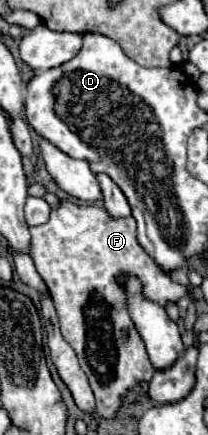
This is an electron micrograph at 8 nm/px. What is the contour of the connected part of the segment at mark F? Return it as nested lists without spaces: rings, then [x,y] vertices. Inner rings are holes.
[[[61,200],[61,206],[51,210],[49,222],[29,230],[31,258],[49,288],[59,316],[61,334],[71,344],[83,372],[89,376],[97,400],[97,414],[111,418],[121,406],[121,396],[135,384],[149,382],[155,372],[145,344],[127,314],[125,292],[115,282],[115,274],[135,274],[143,284],[145,297],[162,307],[177,303],[187,294],[187,288],[173,282],[167,272],[153,264],[153,258],[137,242],[133,216],[113,218],[105,208],[79,206]]]

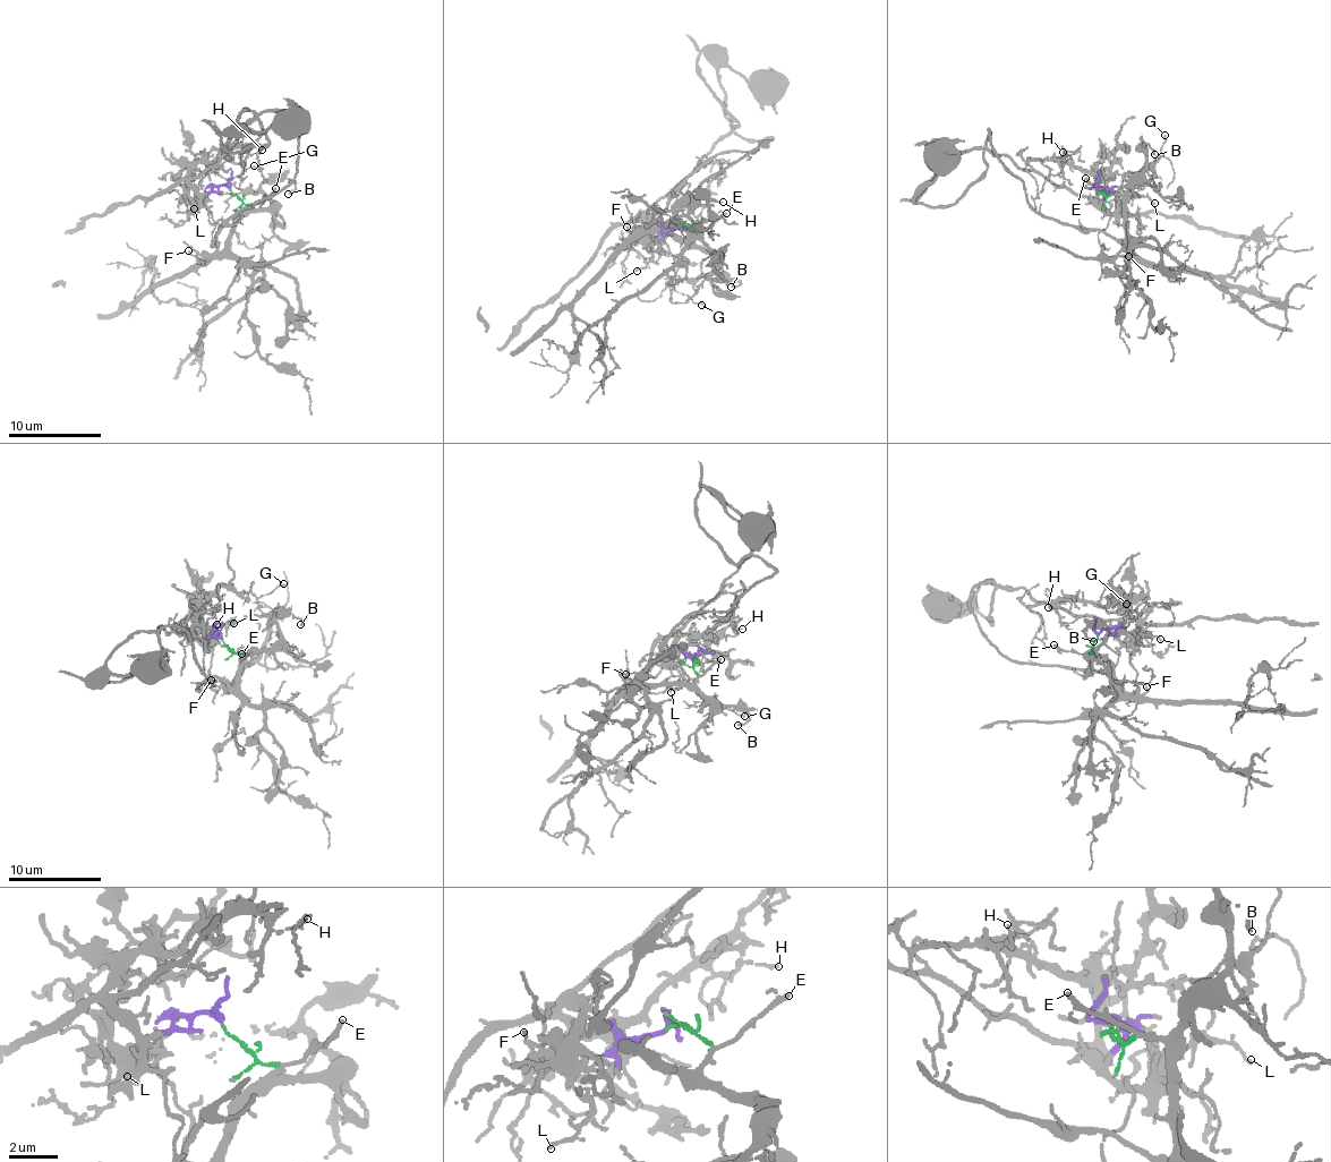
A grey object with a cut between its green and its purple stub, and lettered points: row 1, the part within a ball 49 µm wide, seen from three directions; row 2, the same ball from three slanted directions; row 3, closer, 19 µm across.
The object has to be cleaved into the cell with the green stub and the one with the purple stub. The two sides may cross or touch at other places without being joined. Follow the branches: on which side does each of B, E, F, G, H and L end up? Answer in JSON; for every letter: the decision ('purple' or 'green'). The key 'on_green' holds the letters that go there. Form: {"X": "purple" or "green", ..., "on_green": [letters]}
{"B": "green", "E": "green", "F": "green", "G": "green", "H": "purple", "L": "purple", "on_green": ["B", "E", "F", "G"]}

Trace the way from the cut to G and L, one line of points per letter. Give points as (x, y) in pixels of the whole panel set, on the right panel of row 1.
G: (1101, 190), (1108, 196), (1122, 195), (1149, 165), (1151, 171), (1166, 135)
L: (1101, 189), (1120, 202), (1141, 195), (1154, 204)

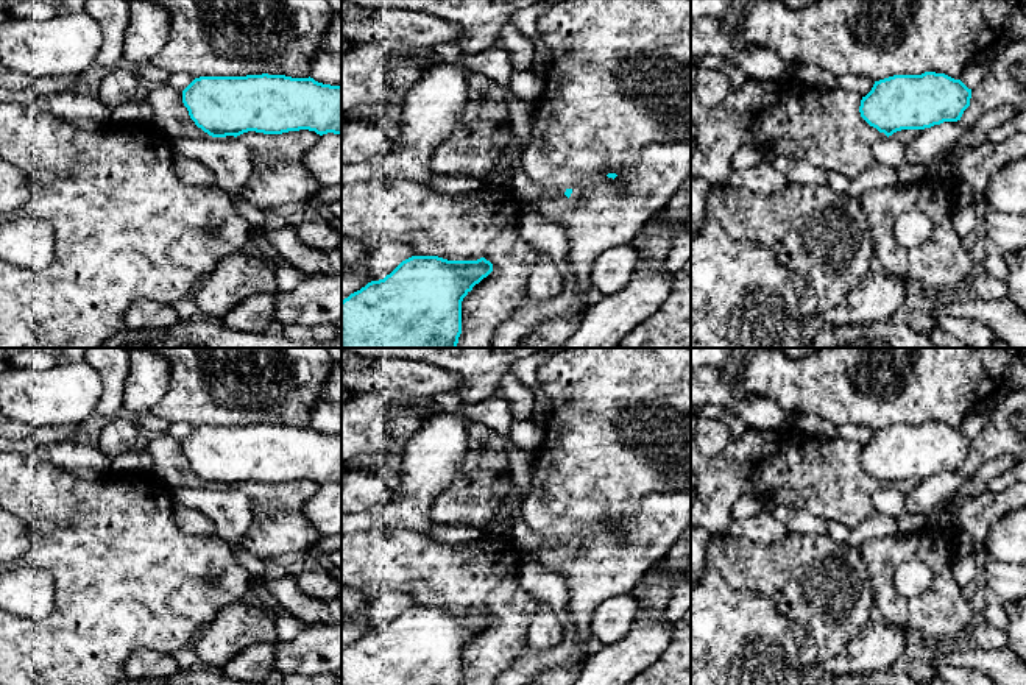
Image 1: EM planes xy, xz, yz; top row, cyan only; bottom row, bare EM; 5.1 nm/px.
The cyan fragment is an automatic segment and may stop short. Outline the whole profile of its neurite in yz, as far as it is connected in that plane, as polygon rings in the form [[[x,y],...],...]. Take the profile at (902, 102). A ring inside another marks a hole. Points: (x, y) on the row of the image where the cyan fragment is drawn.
[[[945,73],[893,75],[875,81],[862,97],[861,117],[887,137],[901,130],[925,130],[961,120],[971,89]]]

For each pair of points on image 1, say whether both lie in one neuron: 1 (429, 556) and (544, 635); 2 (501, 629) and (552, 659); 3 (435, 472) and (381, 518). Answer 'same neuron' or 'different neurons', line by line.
1: different neurons
2: different neurons
3: same neuron

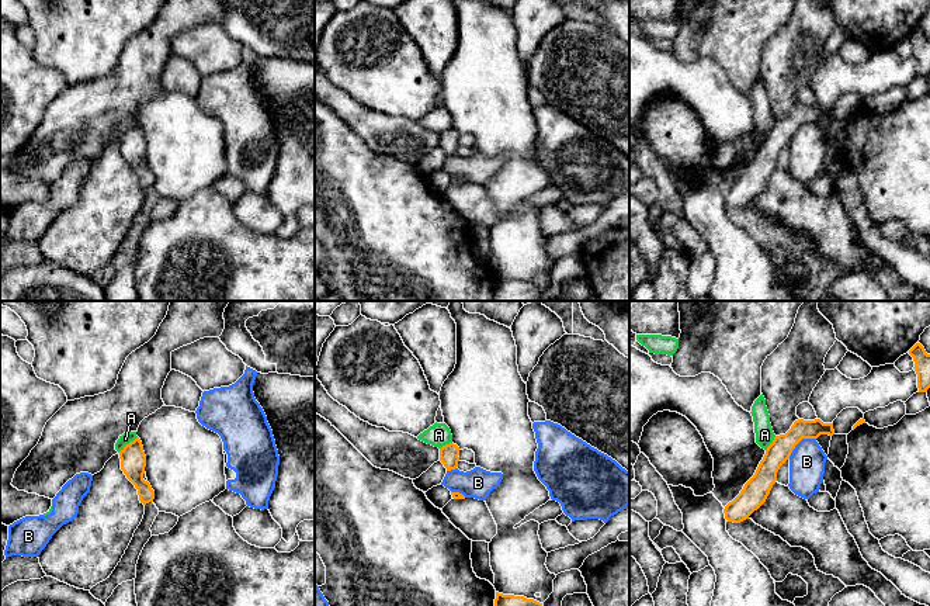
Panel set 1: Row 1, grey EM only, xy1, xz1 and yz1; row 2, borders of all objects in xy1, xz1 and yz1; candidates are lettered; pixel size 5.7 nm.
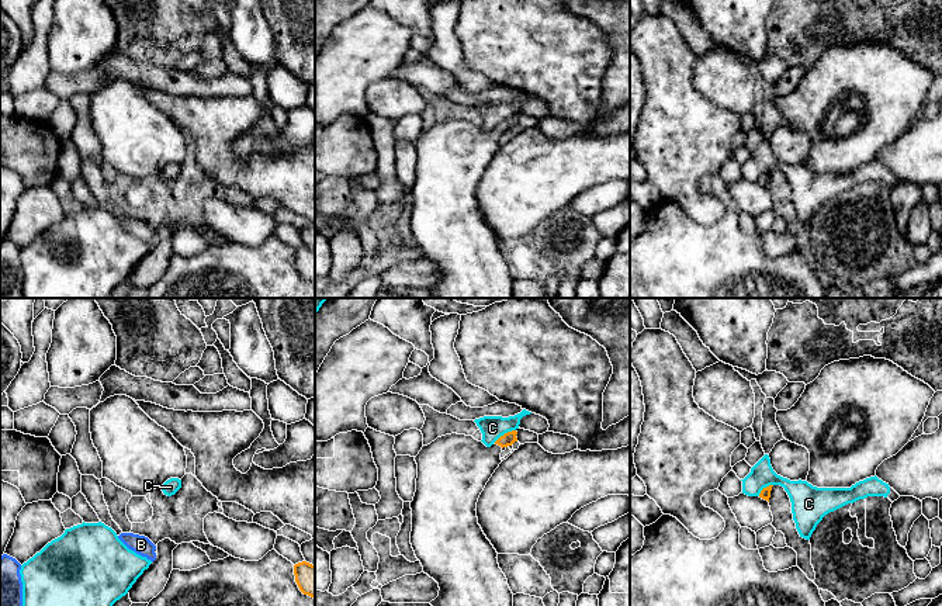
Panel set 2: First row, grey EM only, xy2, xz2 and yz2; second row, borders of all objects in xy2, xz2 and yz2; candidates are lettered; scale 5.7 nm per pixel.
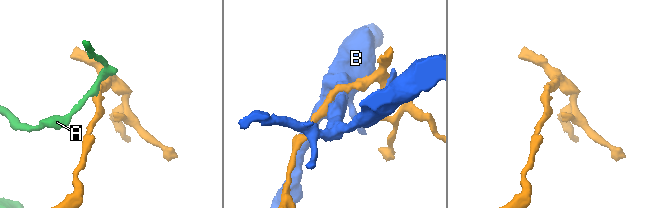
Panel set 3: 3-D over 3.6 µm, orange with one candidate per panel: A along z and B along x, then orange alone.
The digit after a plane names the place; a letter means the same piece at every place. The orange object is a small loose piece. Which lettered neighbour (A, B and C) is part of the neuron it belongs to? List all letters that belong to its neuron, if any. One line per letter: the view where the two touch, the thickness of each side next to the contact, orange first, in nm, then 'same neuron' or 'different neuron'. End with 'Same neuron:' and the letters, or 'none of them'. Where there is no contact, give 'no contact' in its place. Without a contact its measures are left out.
A: meets orange in xy1; 140 nm thick on the orange side, 70 nm on the other; different neuron
B: meets orange in yz1; 140 nm thick on the orange side, 200 nm on the other; different neuron
C: meets orange in xz2; 80 nm thick on the orange side, 140 nm on the other; different neuron
Same neuron: none of them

What to produce
Isolate the lines above that contain the word "candidates" and copy them.

Your response
Panel set 1: Row 1, grey EM only, xy1, xz1 and yz1; row 2, borders of all objects in xy1, xz1 and yz1; candidates are lettered; pixel size 5.7 nm.
Panel set 2: First row, grey EM only, xy2, xz2 and yz2; second row, borders of all objects in xy2, xz2 and yz2; candidates are lettered; scale 5.7 nm per pixel.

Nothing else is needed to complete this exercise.